Mit diesen theatralischen Bildern könnte Medhi ein Kind des Tanztheaters sein, wenn nicht – der Rest anspruchsvoller Tanz wäre. Choreographisches Bijou ist die Kette der Duett-Folgen. Nacheinander tritt mal die eine mal die andere Frau einsam (aber immer anders) auf der Stelle und ein « it’s just me ! " stösst hinzu. Der Partner taucht aus einem Spalt, aus dem Dunkel, aus dem Nichts und ergänzt die charakteristischen Bewegungen der Frau auf so überraschende Art wie ein Wunder. Ob eine nicht abhebende Fälkin unter die ausgebreiteten Schwinge gegriffen bekommt, um gemeinsam das Weite zu suchen, ob die tiefen Kniebeugen einer anderen von einem rumpfrhotierenden Knienden kurzerhand über sein Kreuz gelegt wird, die humorvolle Antwort kommt stets wie die Erfüllung einer Vorhersehung.

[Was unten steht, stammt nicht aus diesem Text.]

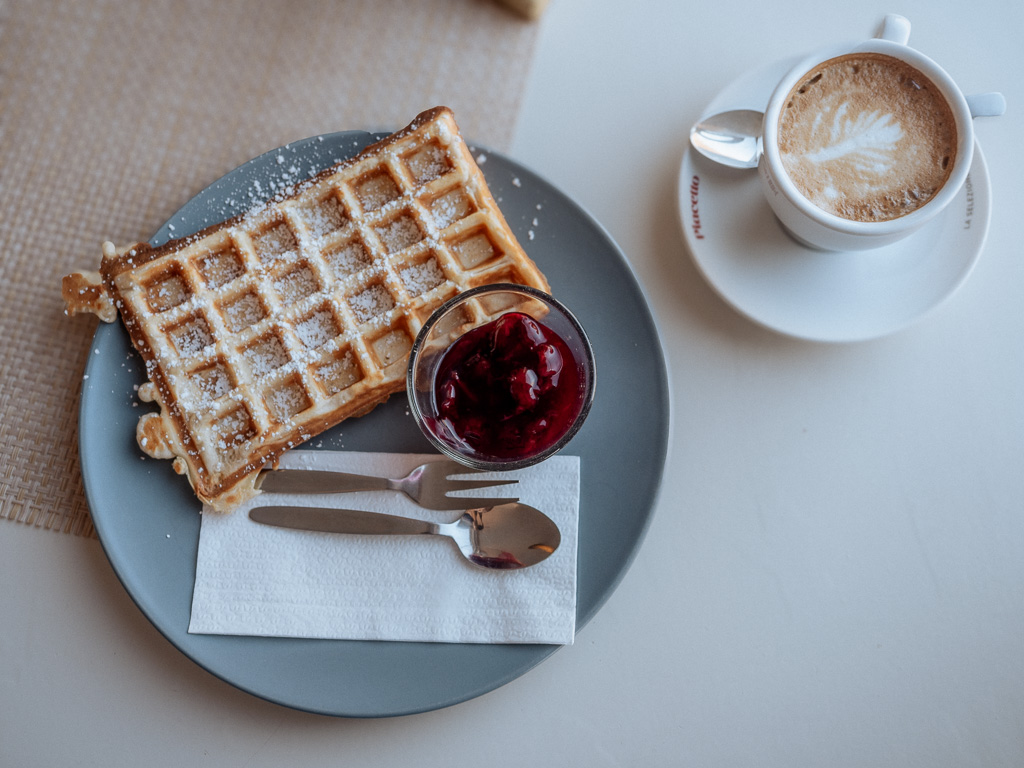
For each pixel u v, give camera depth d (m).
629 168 0.56
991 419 0.55
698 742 0.54
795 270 0.53
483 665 0.51
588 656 0.54
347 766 0.53
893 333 0.52
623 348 0.52
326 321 0.52
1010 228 0.56
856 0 0.56
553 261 0.53
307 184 0.53
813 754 0.53
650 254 0.56
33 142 0.57
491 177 0.54
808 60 0.50
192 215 0.53
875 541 0.54
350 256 0.53
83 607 0.54
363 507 0.52
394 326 0.52
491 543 0.51
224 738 0.54
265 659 0.51
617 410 0.52
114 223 0.56
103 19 0.57
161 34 0.57
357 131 0.53
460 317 0.50
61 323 0.55
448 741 0.54
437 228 0.52
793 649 0.54
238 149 0.57
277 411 0.52
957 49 0.56
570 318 0.49
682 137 0.56
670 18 0.57
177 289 0.53
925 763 0.53
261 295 0.52
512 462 0.48
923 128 0.50
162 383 0.52
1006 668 0.53
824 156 0.50
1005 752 0.53
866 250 0.52
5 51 0.57
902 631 0.54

Die Schrittfolgen sind so klar und ruhig ausgearbeitet und von keinem Tempo fremdbestimmt, dass der Zuschauer sie nachvollziehen und « auf der Zunge zergehen lassen » kann wie ein treffendes und poetisches Wort. Lehnt die vielseitige und artikulierte Hui-Chen Tsai rücklings an einem Mann und rutscht ihm in die Arme, so nimmt er ihr Gewicht, tritt zurück und schiebt sie wie einen Schubkarren durch den Raum. Ihrer Füsse wieder Herr wölbt sie sich alsdann wie ein Segel in alle Richtungen um den Mann als Mast. Oder wenn sie zwischen zwei Männern gespannt die Bühne in einer langen Diagonale buchstäblich durchzieht, erst ihre langgestreckten Beine hinter sich am Boden herschleifend, auf halben Weg sie dann aber nachvorne propulsierend : ihr langer Körper bildet je eine Diagonale auf der Diagonale.

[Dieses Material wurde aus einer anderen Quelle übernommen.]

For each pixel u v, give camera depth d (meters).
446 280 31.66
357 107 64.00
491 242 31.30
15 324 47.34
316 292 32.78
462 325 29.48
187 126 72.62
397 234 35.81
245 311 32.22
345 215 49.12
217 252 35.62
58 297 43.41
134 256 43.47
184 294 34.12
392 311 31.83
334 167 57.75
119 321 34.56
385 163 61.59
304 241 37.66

Einfallsreich sind Formationen, Musikauswahl (von Chopin bis ins Mikrophon gehauchtes Wort) und die Bühnenbildung durch Blöcke : ein von Ideen sprudelnder Jungchoreograph. Man wünscht ihm mit der Zeit und Reife eine strengere « Engführung », - bis dahin vergibt ihm der Geist der Zeit, die (noch-)Postmoderne.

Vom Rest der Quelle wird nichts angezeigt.